What we know and what we don’t
No official selection. The search is open. The new creative regime—Villeneuve, Knight, Gold—brings specific preferences that most fan speculation ignores. Four candidates have concrete signals: Turner, Elordi, Francis, Rose-Marsh.
Several fan favorites have ruled themselves out or been ruled out by age or fame. The 99.9% rule is the only reliable filter.
Don’t end with a prediction. End with a framework: if you hear a rumor, ask whether the actor fits the hard criteria, whether they have a concrete link (audition, meeting, weird holiday), and whether they’ve explicitly said no. Most rumors won’t survive that test.
People Also Ask
Who is most likely to be the next James Bond?

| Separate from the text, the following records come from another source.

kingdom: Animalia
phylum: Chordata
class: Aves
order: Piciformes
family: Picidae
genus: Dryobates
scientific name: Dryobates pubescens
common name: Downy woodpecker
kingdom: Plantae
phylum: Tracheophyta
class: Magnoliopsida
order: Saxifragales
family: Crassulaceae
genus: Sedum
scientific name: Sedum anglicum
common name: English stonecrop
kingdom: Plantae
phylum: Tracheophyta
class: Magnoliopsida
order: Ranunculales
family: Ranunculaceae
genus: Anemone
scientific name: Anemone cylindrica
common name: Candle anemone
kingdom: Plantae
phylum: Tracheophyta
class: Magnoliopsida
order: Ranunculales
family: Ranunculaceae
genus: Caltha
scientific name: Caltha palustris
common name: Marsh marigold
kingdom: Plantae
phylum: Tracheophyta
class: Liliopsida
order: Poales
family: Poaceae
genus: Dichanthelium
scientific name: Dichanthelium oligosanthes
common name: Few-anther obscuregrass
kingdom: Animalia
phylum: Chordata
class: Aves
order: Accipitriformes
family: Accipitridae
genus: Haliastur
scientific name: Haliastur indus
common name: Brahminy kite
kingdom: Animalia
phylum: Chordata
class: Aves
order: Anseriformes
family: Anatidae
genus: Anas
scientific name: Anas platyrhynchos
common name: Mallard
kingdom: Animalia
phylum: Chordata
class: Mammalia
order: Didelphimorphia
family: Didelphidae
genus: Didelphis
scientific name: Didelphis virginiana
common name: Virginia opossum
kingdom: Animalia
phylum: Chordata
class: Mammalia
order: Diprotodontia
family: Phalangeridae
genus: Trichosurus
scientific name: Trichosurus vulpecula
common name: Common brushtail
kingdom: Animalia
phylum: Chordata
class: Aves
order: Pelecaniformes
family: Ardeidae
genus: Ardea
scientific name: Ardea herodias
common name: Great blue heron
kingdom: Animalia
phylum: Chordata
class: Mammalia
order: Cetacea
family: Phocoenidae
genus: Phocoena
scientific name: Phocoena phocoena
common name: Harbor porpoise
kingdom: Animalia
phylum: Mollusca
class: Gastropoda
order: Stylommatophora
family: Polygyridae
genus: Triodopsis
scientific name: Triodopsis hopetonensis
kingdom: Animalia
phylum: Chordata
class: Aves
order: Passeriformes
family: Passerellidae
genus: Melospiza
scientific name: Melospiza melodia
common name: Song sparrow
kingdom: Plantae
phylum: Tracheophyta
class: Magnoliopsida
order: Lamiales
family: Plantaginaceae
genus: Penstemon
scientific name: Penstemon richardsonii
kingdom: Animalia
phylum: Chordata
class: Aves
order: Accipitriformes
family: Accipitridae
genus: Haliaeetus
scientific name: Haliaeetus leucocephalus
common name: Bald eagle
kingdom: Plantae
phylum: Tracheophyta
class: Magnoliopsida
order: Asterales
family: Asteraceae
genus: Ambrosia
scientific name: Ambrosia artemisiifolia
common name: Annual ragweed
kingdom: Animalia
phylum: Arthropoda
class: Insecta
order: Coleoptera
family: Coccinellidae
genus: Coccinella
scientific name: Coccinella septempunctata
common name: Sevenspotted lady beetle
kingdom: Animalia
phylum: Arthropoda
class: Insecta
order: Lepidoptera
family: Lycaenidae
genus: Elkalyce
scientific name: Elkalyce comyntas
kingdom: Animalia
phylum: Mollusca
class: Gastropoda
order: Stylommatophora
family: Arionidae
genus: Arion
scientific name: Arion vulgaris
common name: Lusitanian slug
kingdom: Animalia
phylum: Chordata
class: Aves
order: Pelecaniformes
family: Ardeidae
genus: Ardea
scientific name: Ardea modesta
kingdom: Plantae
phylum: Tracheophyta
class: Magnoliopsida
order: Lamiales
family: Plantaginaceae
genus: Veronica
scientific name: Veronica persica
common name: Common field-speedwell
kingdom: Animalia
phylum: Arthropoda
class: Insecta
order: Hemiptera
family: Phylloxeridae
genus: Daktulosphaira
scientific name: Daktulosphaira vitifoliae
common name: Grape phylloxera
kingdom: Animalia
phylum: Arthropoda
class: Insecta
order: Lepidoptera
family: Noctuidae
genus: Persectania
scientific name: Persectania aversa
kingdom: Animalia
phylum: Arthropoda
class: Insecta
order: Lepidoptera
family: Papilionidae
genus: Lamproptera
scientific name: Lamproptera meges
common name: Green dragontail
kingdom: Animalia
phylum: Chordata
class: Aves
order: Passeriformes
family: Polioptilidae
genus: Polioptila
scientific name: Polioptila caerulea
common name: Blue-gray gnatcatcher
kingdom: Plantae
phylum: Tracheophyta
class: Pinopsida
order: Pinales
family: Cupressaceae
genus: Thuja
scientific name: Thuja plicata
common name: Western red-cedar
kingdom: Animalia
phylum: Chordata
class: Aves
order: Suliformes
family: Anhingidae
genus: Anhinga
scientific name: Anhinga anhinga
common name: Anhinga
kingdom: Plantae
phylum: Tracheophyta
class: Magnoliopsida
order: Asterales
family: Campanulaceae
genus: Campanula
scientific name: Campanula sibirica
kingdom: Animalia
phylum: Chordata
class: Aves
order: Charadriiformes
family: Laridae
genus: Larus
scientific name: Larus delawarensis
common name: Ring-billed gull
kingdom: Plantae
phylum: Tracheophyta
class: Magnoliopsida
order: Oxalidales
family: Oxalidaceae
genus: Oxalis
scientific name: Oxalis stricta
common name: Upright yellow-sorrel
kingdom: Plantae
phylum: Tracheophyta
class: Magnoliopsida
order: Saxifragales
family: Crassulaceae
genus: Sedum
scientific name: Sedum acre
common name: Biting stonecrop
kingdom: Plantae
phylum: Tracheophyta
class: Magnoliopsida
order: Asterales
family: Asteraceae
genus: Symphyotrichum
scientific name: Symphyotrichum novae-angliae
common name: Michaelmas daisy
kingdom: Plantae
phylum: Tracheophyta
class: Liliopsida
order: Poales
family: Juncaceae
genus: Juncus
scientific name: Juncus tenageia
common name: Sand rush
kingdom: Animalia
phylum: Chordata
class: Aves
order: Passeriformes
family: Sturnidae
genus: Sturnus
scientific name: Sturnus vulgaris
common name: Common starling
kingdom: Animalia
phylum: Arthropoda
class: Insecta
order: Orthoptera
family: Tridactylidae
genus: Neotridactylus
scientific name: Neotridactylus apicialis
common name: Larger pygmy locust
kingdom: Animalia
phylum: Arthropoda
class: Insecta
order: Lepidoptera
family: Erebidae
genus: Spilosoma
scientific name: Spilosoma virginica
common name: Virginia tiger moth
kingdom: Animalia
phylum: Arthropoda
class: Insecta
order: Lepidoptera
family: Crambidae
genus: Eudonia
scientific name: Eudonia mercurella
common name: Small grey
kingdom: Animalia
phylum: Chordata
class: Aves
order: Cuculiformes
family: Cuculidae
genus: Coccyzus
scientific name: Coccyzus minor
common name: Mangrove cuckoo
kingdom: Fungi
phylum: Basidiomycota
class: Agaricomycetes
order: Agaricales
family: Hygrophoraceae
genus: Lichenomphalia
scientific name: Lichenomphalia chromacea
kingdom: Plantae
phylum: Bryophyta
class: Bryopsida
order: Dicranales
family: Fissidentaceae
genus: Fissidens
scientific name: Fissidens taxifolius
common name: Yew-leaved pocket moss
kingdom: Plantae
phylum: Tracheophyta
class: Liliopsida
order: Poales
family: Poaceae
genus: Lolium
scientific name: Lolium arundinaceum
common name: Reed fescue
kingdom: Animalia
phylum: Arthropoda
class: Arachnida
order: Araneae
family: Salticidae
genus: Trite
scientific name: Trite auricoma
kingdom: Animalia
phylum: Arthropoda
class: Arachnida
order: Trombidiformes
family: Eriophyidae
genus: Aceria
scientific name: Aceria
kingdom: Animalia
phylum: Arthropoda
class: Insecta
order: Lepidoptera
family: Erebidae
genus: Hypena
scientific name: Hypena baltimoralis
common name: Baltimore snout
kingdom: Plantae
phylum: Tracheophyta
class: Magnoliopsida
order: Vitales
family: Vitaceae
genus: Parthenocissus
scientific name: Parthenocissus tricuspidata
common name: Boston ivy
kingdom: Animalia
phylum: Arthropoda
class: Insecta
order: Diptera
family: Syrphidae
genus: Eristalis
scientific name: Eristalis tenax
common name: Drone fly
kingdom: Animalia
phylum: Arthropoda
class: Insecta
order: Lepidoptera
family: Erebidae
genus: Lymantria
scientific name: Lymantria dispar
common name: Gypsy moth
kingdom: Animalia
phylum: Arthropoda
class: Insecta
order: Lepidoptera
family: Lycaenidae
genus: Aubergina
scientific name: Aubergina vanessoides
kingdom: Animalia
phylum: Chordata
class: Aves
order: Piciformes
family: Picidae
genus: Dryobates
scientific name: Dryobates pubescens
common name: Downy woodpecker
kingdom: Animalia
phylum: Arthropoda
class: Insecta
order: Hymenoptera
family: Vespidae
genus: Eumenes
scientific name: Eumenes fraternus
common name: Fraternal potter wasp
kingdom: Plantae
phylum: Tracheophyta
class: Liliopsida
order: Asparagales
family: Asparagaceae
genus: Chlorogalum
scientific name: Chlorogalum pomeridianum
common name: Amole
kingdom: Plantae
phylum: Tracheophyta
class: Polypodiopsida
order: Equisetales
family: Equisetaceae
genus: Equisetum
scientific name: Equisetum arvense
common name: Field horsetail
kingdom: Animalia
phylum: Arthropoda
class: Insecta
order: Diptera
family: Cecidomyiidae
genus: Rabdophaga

No actor has been selected, but four candidates have actual evidence beyond rumors: Callum Turner (current betting favorite after holidaying at Ian Fleming’s GoldenEye estate), Jacob Elordi (reported meetings with producers), Tom Francis (confirmed audition per Variety), and Scott Rose-Marsh (screen-tested per The Hollywood Reporter). Turner leads at 7-4 odds, but that reflects media buzz, not insider knowledge.
What are the hard requirements for the next James Bond actor?
The next Bond must be British, male, and able to commit for at least 15 years—meaning anyone over 35 is effectively ineligible. Producers Barbara Broccoli and Michael Wilson have confirmed the nationality and gender requirements. There’s also an age tension: Broccoli reportedly prefers mid-30s while Amazon wants someone in their 20s to appeal to Gen Z.